About Saura Paintings

The Tribal Art of Odisha

Saura Paintings were originally painted as 'wall murals' also called as ikons inspired by the deep-rooted religious beliefs of the Saura tribe, which is among the ancient tribes of India. As the people of this tribe considered every natural phenomenon as an act of some God, deity or ancestral spirit, these ikons were drawn to appease Saura ancestors and deities and they worshipped them on special religious and cultural occasions such as child-birth, harvest, marriage and the construction of a new house.

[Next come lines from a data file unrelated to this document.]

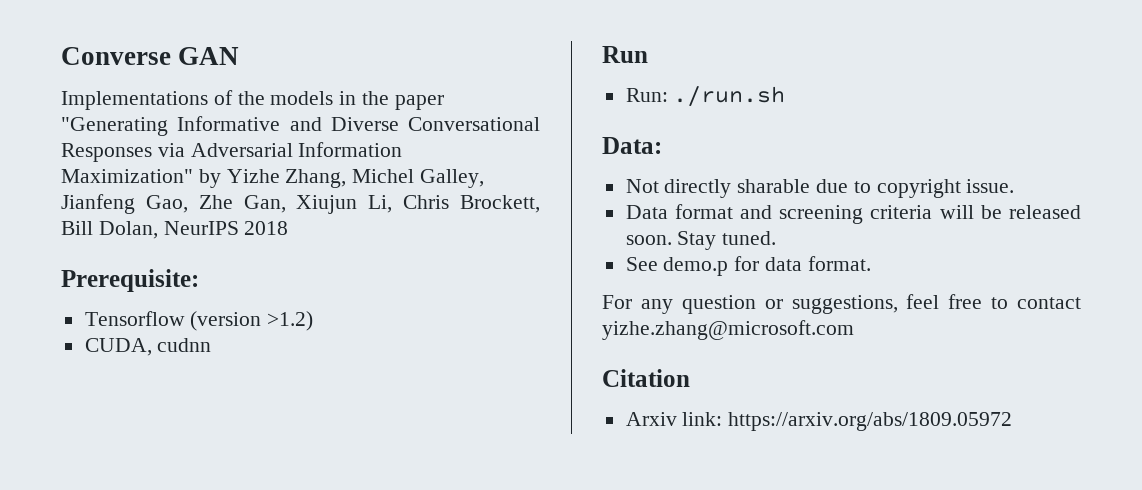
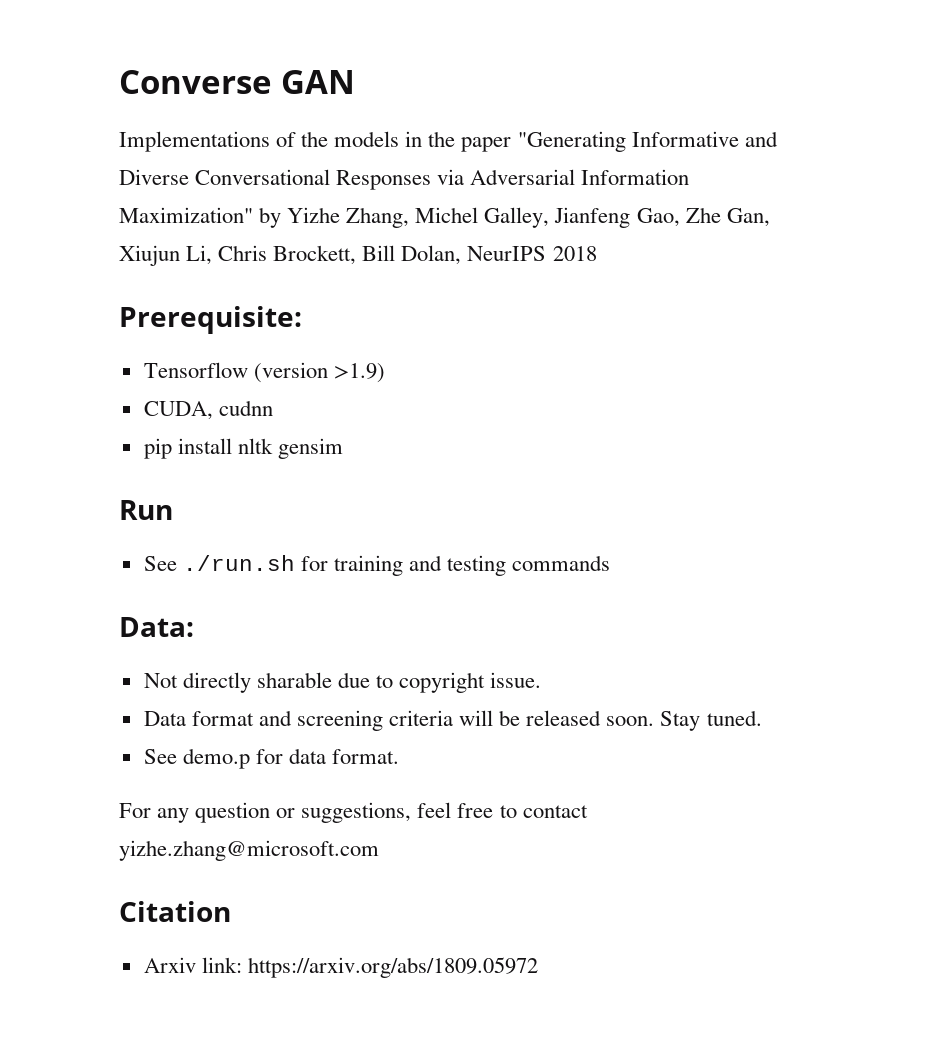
[267,311,314,331] >1.2) -> [333,363,385,383] >1.9)
(212, 345) none -> [143,438,343,459] // pip install nltk gensim
[625,88,668,102] Run: -> [143,556,177,571] See
(786, 96) none -> [300,555,611,576] for training and testing commands

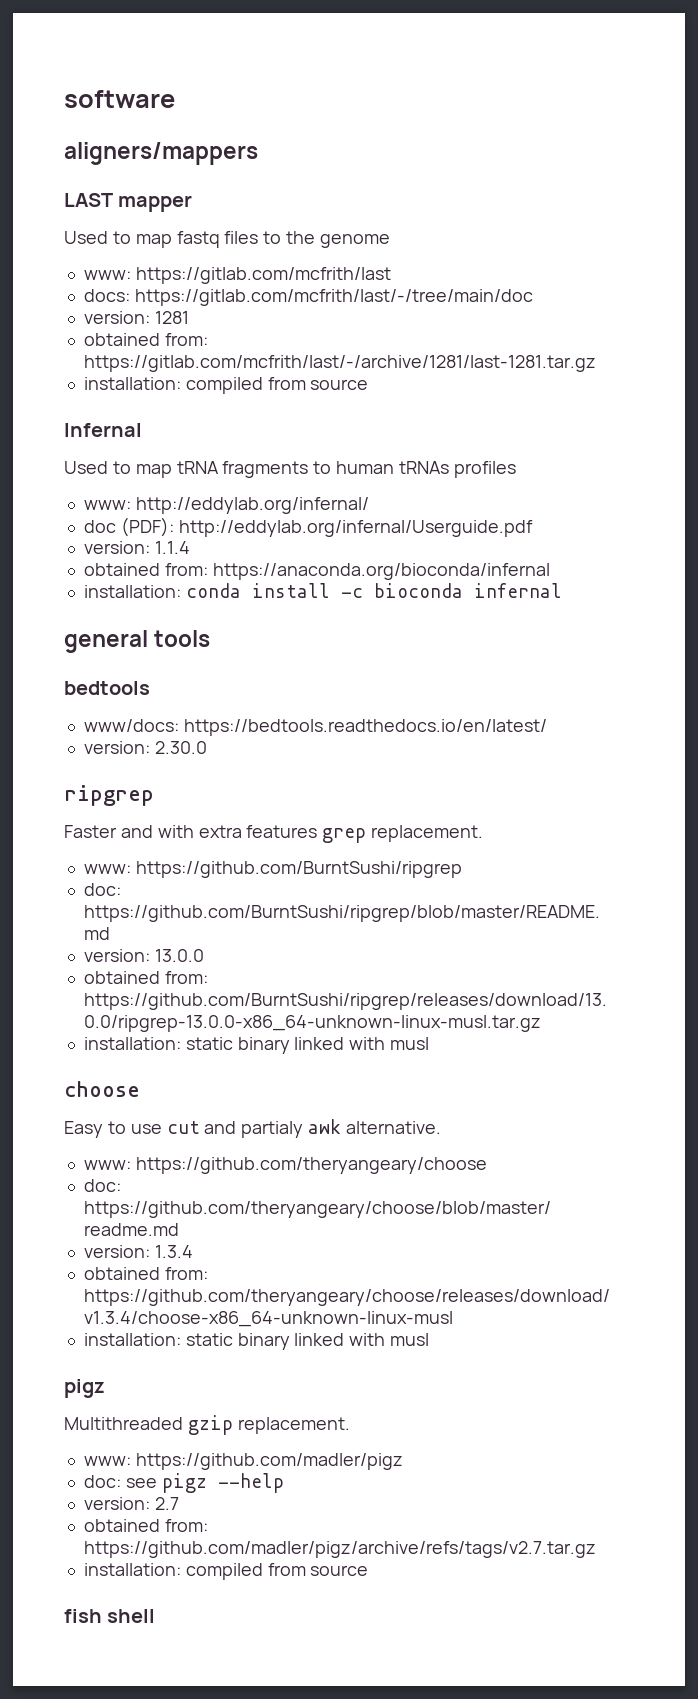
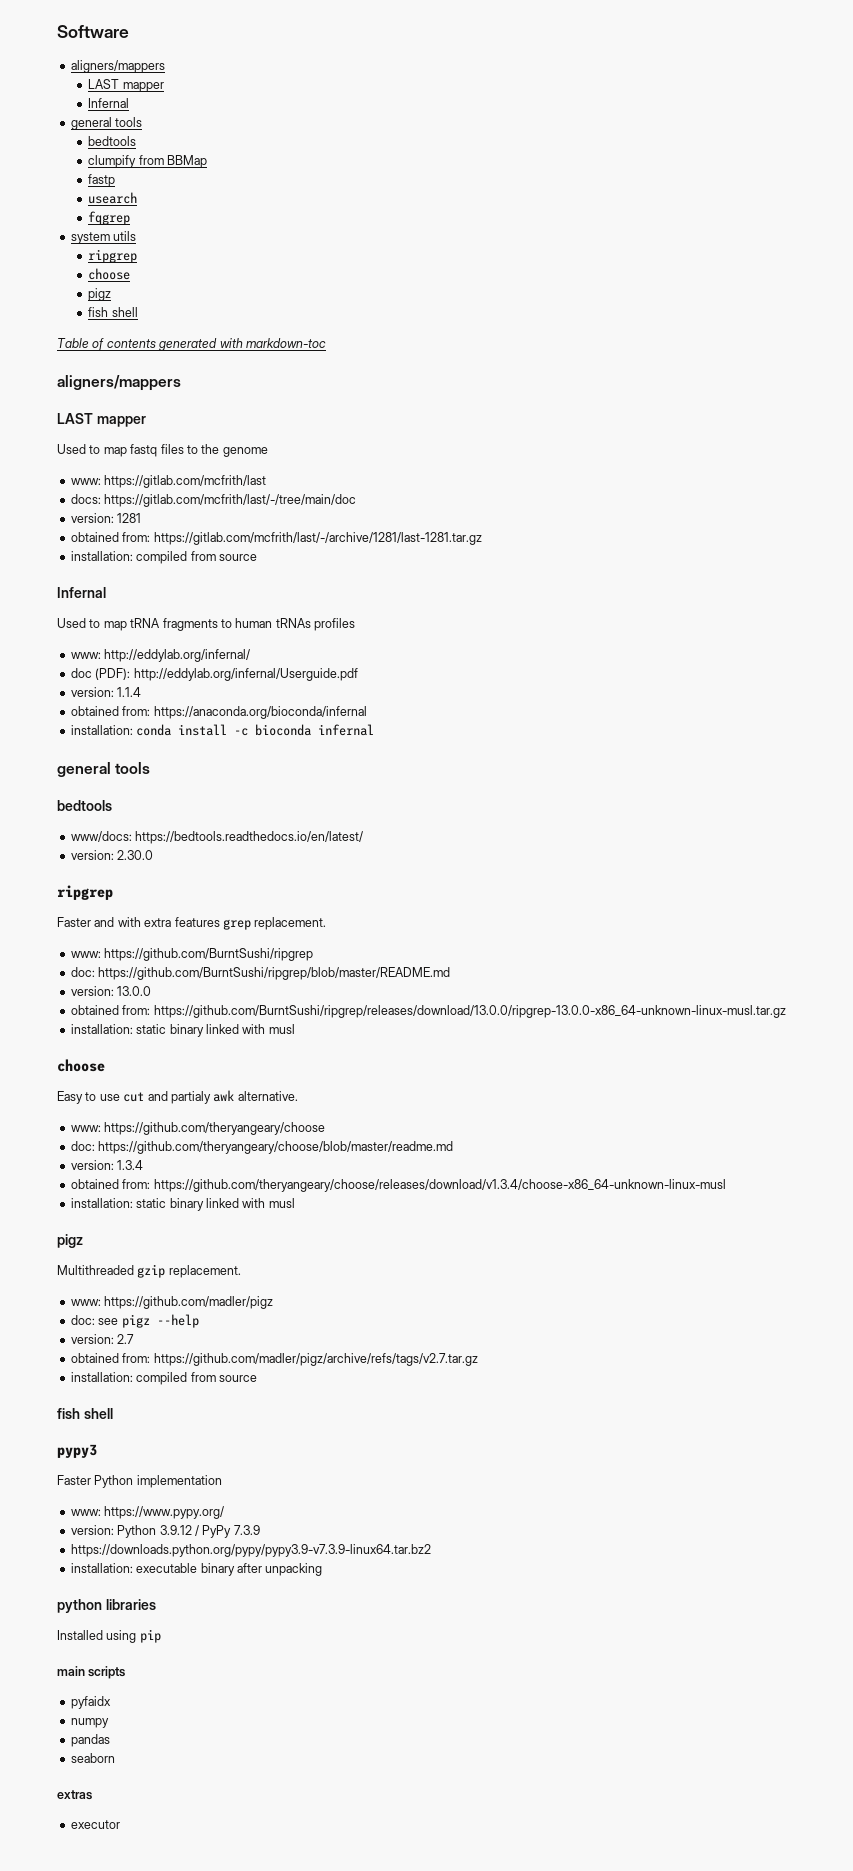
[64,90,175,108] software -> [57,25,129,38] [70,60,165,73] [88,79,164,92] [88,98,130,108] [70,117,143,130] [88,136,137,146] [88,155,208,168] [88,174,116,187] [88,192,138,204] [88,211,131,225] [70,231,137,244] [88,249,138,263] [88,268,131,280] [88,288,112,301] [88,307,138,317] [57,338,326,351] Software // aligners/mappers // LAST mapper // Infernal // general tools // bedtools // clumpify from BBMap // fastp // usearch // fqgrep // system utils // ripgrep // choose // pigz // fish shell // Table of contents generated with markdown-toc
(156, 1616) none -> [57,1444,97,1458] [57,1475,222,1488] [70,1506,225,1519] [70,1525,260,1538] [70,1544,431,1557] [70,1563,323,1576] [57,1599,156,1613] [57,1629,161,1643] [57,1666,126,1679] [70,1696,111,1709] [70,1718,109,1728] [70,1734,110,1747] [70,1753,115,1763] [57,1790,92,1800] [70,1820,120,1829] // pypy3 // Faster Python implementation // www: https://www.pypy.org/ // version: Python 3.9.12 / PyPy 7.3.9 // https://downloads.python.org/pypy/pypy3.9-v7.3.9-linux64.tar.bz2 // installation: executable binary after unpacking // python libraries // Installed using pip // main scripts // pyfaidx // numpy // pandas // seaborn // extras // executor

Saura art form is drawn from a rich set of motifs taken from their assocciation with nature, society and everyday life that include the Sun (God), the Moon (God), the Wind (God), the village deity, people, horses, elephants and tree of life. Unlike its twin art form Warli, the Saura paintings are drawn in rectangular frames from the border inwards, and use more fluid stick figures with little movement. Though both Saura and Warli art forms draw no features on faces and tell stories with their gestures.

In recent times, this unique, detail-oriented yet so simple art form with symbolic representation of the tribal lifestyle is getting extensive popularity among both the domestic and international market. To keep up with the trend of the contemporary times, the paintings are now drawn on handmade paper or silk cloth and new motifs are also getting incorporated gradually.